This is every type of person you’ll meet in your University of East Anglia halls

Good luck surviving a year with some of these people


Most of us spent Freshers’ Week pretending to be people we’re not while getting to know our flatmates. We move in, hopeful to see the kinds of people we’ll be spending a year with. We wonder what everyone’s quirks will be, and if everyone will get along. And then slowly as the year progresses, we find out what they’re really like. Sometimes you’ll end up meeting a friend for life, but other times you’ll be stuck with a mismatched group of teens. It really is just luck deciding who you end up with. So, here is everyone you’ll meet in your University of East Anglia halls:

The straight-As student

This person is used to getting consistently high grades in school. They value their education above all else, sacrificing many a social event to get that one assignment done on time, and they don’t intend to change once moving to uni either. Even though first year doesn’t count for many students, they will still work all through the night to get that summative submitted a week early. Honestly I can’t really complain about this one, you’ve got to respect the grind.

The ghost

Similar to the straight-As student, you’ll rarely see this person in the flat. When do they even eat? They never seem to leave their room, and the only time you see them is when they go to a lecture. You saw them on moving-in day, but barely since then. I’m not sure they even exist anymore. Regardless, they’re not the worst one at all. At least they leave no trace behind in the kitchen.

The gourmet ‘chef’

This person really thinks they’re the next big cook. They always make the most complicated meals, throwing in all kinds of exotic ingredients. However, maybe use a few less spices next time. If I can smell it from my room above the kitchen, then maybe it’s a bit much. I’m always wondering how they can afford so much random food on a student budget. How can you be buying four kilograms of chicken a week with your maintenance loan?

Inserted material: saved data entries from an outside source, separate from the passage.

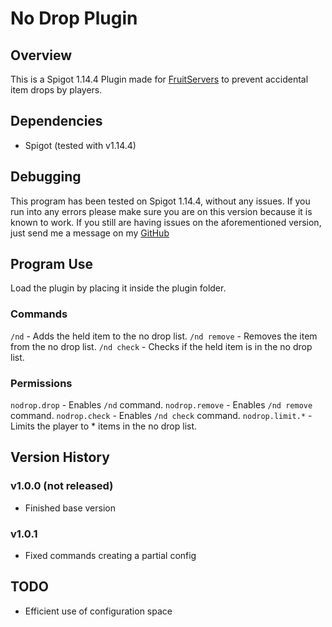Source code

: # No Drop Plugin
## Overview
This is a Spigot 1.14.4 Plugin made for [FruitServers](https://www.fruitservers.net/) to prevent accidental item drops by players.

## Dependencies
* Spigot (tested with v1.14.4)

## Debugging
This program has been tested on Spigot 1.14.4, without any issues. If you run into any errors please make sure you are on this version because it is known to work. If you still are having issues on the aforementioned version, just send me a message on my [GitHub](https://github.com/mattdocherty314)

## Program Use
Load the plugin by placing it inside the plugin folder.
### Commands
`/nd` - Adds the held item to the no drop list.
`/nd remove` - Removes the item from the no drop list.
`/nd check` - Checks if the held item is in the no drop list.
### Permissions
`nodrop.drop` - Enables `/nd` command.
`nodrop.remove` - Enables `/nd remove` command.
`nodrop.check` - Enables `/nd check` command.
`nodrop.limit.*` - Limits the player to * items in the no drop list. 

## Version History
### v1.0.0 (not released)
* Finished base version

### v1.0.1
* Fixed commands creating a partial config

## TODO
* Efficient use of configuration space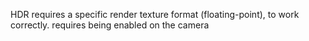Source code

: 
HDR requires a specific render texture format (floating-point), to work correctly.
requires being enabled on the camera









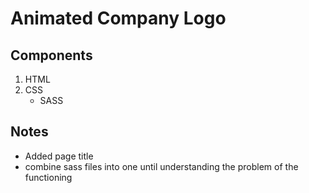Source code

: # Animated Company Logo

## Components

1. HTML
2. CSS
   - SASS

## Notes

- Added page title
- combine sass files into one until understanding the problem of the functioning
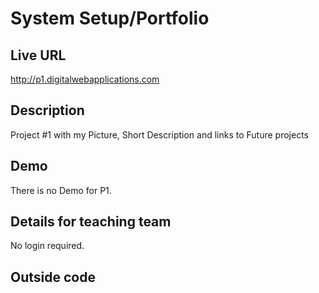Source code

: # System Setup/Portfolio

## Live URL
<http://p1.digitalwebapplications.com>

## Description
Project #1 with my Picture, Short Description and links to Future projects

## Demo
There is no Demo for P1.

## Details for teaching team
No login required.


## Outside code
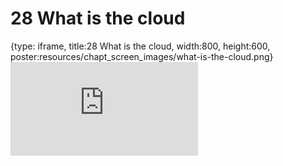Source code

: # 28 What is the cloud
 
{type: iframe, title:28 What is the cloud, width:800, height:600, poster:resources/chapt_screen_images/what-is-the-cloud.png}
![](https://datatrail-jhu.github.io/DataTrail_ReOrg/no_toc/what-is-the-cloud.html)
 

 

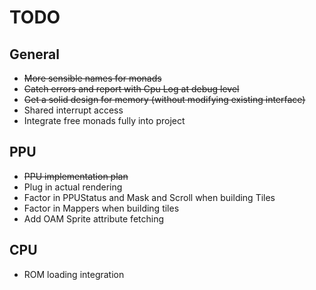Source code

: # TODO

## General
- <strike>More sensible names for monads</strike>
- <strike>Catch errors and report with Cpu Log at debug level</strike>
- <strike>Get a solid design for memory (without modifying existing interface)</strike>
- Shared interrupt access
- Integrate free monads fully into project

## PPU
- <strike>PPU implementation plan</strike>
- Plug in actual rendering
- Factor in PPUStatus and Mask and Scroll when building Tiles
- Factor in Mappers when building tiles
- Add OAM Sprite attribute fetching

## CPU
- ROM loading integration
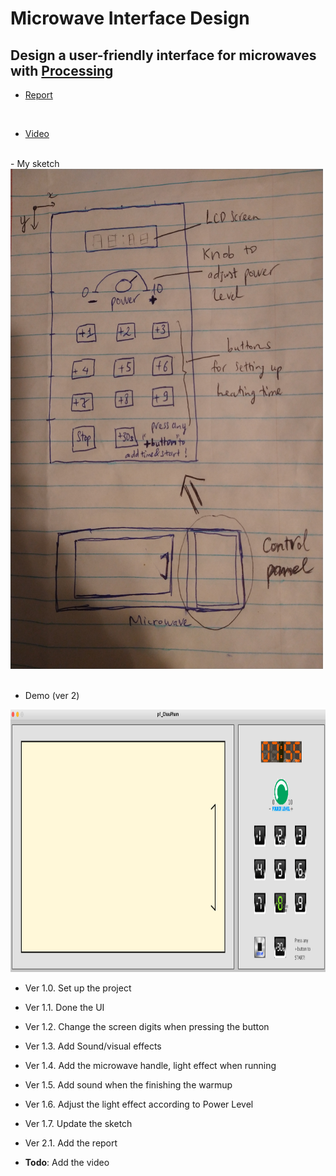 # Microwave Interface Design
Design a user-friendly interface for microwaves with [Processing](https://processing.org/)
---
- [Report](https://chaupmcs.github.io/p1.ChauPham/index.html)
<br/>

- [Video](https://www.youtube.com/watch?v=FuHViAN-mag)
<br/>
- My sketch

<img src="https://raw.githubusercontent.com/chaupmcs/p1.ChauPham/main/pictures/sketch.jpg" width="500" height="800">

<br/>
<br/>

- Demo (ver 2)

<img src="https://raw.githubusercontent.com/chaupmcs/p1.ChauPham/main/pictures/demo.png" width="1000" height="420">


- Ver 1.0. Set up the project
- Ver 1.1. Done the UI
- Ver 1.2. Change the screen digits when pressing the button
- Ver 1.3. Add Sound/visual effects
- Ver 1.4. Add the microwave handle, light effect when running
- Ver 1.5. Add sound when the finishing the warmup
- Ver 1.6. Adjust the light effect according to Power Level
- Ver 1.7. Update the sketch
- Ver 2.1. Add the report

- **Todo**:
	Add the video





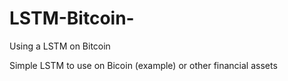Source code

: # LSTM-Bitcoin-
Using a LSTM on Bitcoin

Simple LSTM to use on Bicoin (example) or other financial assets


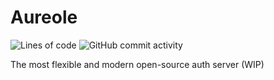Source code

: # Aureole
![Lines of code](https://img.shields.io/tokei/lines/github/art9studio/gouth)
![GitHub commit activity](https://img.shields.io/github/commit-activity/m/art9studio/gouth)

The most flexible and modern open-source auth server (WIP)

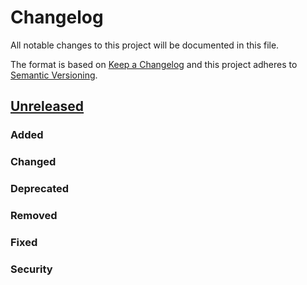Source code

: # Changelog
All notable changes to this project will be documented in this file.

The format is based on [Keep a Changelog](http://keepachangelog.com/en/1.0.0/)
and this project adheres to [Semantic Versioning](http://semver.org/spec/v2.0.0.html).

## [Unreleased]
### Added
### Changed
### Deprecated
### Removed
### Fixed
### Security

[Unreleased]: https://github.com/olivierlacan/keep-a-changelog/compare/v2.3.0...HEAD
[v2.3.0]: https://github.com/bdellegrazie/ansible-role-node_exporter/compare/v2.2.2...v2.3.0
[v2.2.2]: https://github.com/bdellegrazie/ansible-role-node_exporter/compare/v2.2.1...v2.2.2
[v2.2.1]: https://github.com/bdellegrazie/ansible-role-node_exporter/compare/v2.2.0...v2.2.1
[v2.2.0]: https://github.com/bdellegrazie/ansible-role-node_exporter/compare/v2.1.0...v2.2.0
[v2.1.0]: https://github.com/bdellegrazie/ansible-role-node_exporter/compare/v2.0.2...v2.1.0
[v2.0.2]: https://github.com/bdellegrazie/ansible-role-node_exporter/compare/v2.0.1...v2.0.2
[v2.0.1]: https://github.com/bdellegrazie/ansible-role-node_exporter/compare/v2.0.0...v2.0.1
[v2.0.0]: https://github.com/bdellegrazie/ansible-role-node_exporter/compare/v1.1.0...v2.0.0
[v1.1.0]: https://github.com/bdellegrazie/ansible-role-node_exporter/compare/v1.0.1...v1.1.0
[v1.0.1]: https://github.com/bdellegrazie/ansible-role-node_exporter/compare/v1.0.0...v1.0.1
[v1.0.0]: https://github.com/bdellegrazie/ansible-role-node_exporter/compare/...v1.0.0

The not-ready-to-move-out-yet

This type of person makes me question how we’re all adults here. This person simply has not adjusted to living away from home. It’s as if they expect their mum to always be there cleaning up after them. I’d really rather not be wading through chicken and cooked pasta on the way to the sink (you know who you are). It’s not that difficult to just wipe around the stove once you’ve finished cooking. Please.

The lovebirds

Often found during Freshers’ Week, the lovebirds enjoy each other’s company slightly too much. Sometimes this continues further into the semester, but other times it just ends suddenly. Then both people are forced to awkwardly interact while making their beans on toast. Either way it’s not the best idea. Just find other people instead; people that you don’t have to live with for a year. Don’t be one of these people. It just makes it awkward for everyone, and I’d rather not hear the giggling at 4am.

The complainer

Guilty as charged. I do realise how annoying this is, but it can’t be as bad as leaving raw meat on the floor next to the bin. Someone has to keep that kind of behaviour in check. I’m usually far too scared to actually say anything though, so I just stay quiet. It may be just our kitchen, but 10 people sharing one freezer is just not practical. My onion rings are depleting by the day. My one tip: label EVERYTHING. Even if you think no one else will use it, it’s better safe than sorry.